Couple of comments: first, there are dueling biopics on YSL currently out there. Besides this movie, there is also the similarly titled "Saint Laurent", also from France, so be careful to be sure that you don't mistakenly confuse one with the other. Second, this movie tries to give us both a look at YSL's professional life and his personal life, but in the end really doesn't do either one justice. It all seems very hurried (the movie covers 1957 through 1976), and as a result the movie lacks depth and drama. That is really a shame as there are some good moments in it. One of those is when YSL is under observation at a military hospital, and YSL's partner tells him: "Do you want to live or do you want to die?" Another good moment comes much later when the same partner observes "You are happy only twice a year: in Spring and in Fall, when the collections come out". I wish there were more such key observations. The two lead actors, Pierre Niney as YSL and Guillaume Gallienne as his partner, give their all in performances covering 2 decades, and it's certainly not their fault that the movie, while promising at times, ultimately falls short. Last but not least, tip o' the old hat to the production design of the movie, with the immaculate reproductions of Paris in the 60s and 70s (check out the old cars!).
"Yves Saint Laurent" opened without any pre-release hype or advertising this past weekend at my local art-house theater here in Cincinnati. I figure it wouldn't be playing long so I saw it a few days ago (I was right, as it's already disappearing after only 1 week). The early evening screening I saw this at was not particularly well attended, I read that the other YSL biopic I mentioned earlier is supposed to open in the US in September or October. I'll probably check that out, just to see how different it is from this one. Meanwhile, well-intended as it is but flawed, I still might suggest you check out "Yves Saint Laurent" when it is released on DVD/Blu-ray. If on the other hand you are a fashion aficionado, then this movie is a must-see!
This sumptuously produced French biopic follows the triumphs and tribulations of one of the 20th century's most iconic figures. It picks up the story with the arrival of young Yves as the "boy wonder" of haute couture in 1950s Paris. It then leads on into the downward spiral of dissolute behaviour and depression, fuelled by drugs and alcohol, which characterised his later years.
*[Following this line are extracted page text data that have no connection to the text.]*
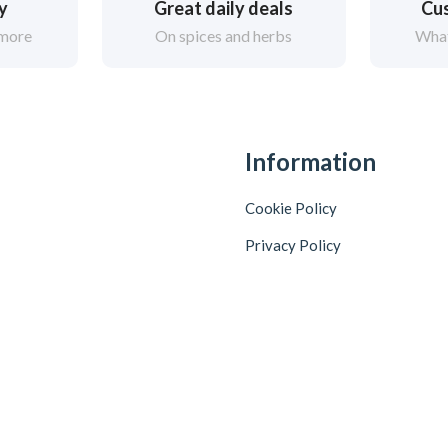
ry
Great daily deals
Cus
 more
On spices and herbs
What
Information
Cookie Policy
Privacy Policy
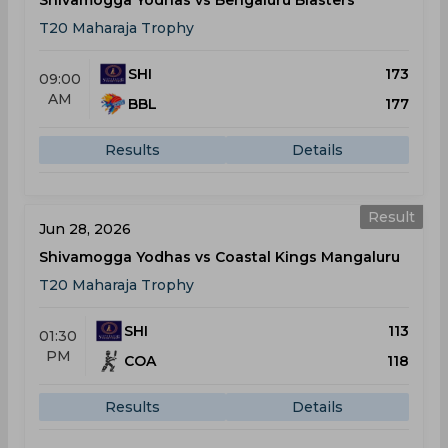
Shivamogga Yodhas vs Bengaluru Blasters
T20 Maharaja Trophy
SHI
173
09:00
AM
BBL
177
Results
Details
Result
Jun 28, 2026
Shivamogga Yodhas vs Coastal Kings Mangaluru
T20 Maharaja Trophy
SHI
113
01:30
PM
COA
118
Results
Details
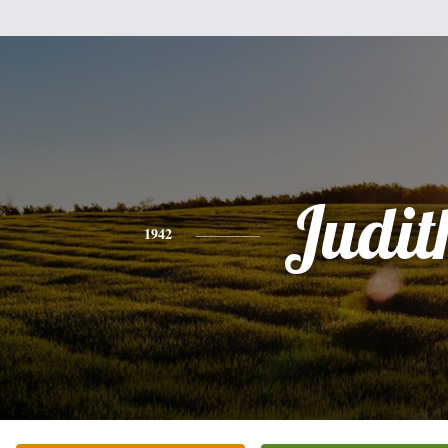
Judit
1942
The film is anchored by two fine central performances. Pierre Niney really looks the part in the title role, and Guillaume Gallienne is excellent as his longtime business partner and lover. The problem is that the script allows for an ample demonstration of the subject's tendency towards self-destructive behaviour, but precious little insight into what drives him to it. Without this insight, the story becomes repetitive, and just a bit tedious. It's a beautiful film to look at, but at heart it's cold and shallow, and at its conclusion, its subject remains as inscrutable and enigmatic to us as at its beginning.